(Dataset entries)
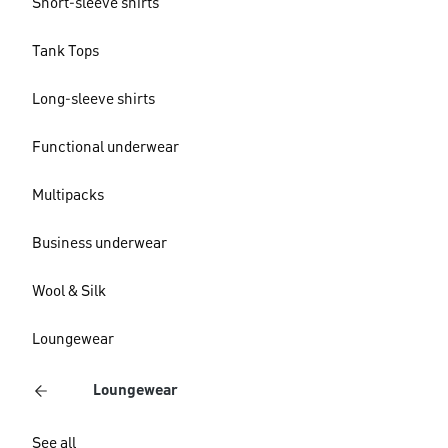
Short-sleeve shirts
Tank Tops
Long-sleeve shirts
Functional underwear
Multipacks
Business underwear
Wool & Silk
Loungewear
Loungewear
See all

**TASK DIRECTIONS**
All lines from the one containing "Functional underwear" through the last line of the data, both included, are to be retyped exactly, and no other line belongs in the answer.

**TASK OUTPUT**
Functional underwear
Multipacks
Business underwear
Wool & Silk
Loungewear
Loungewear
See all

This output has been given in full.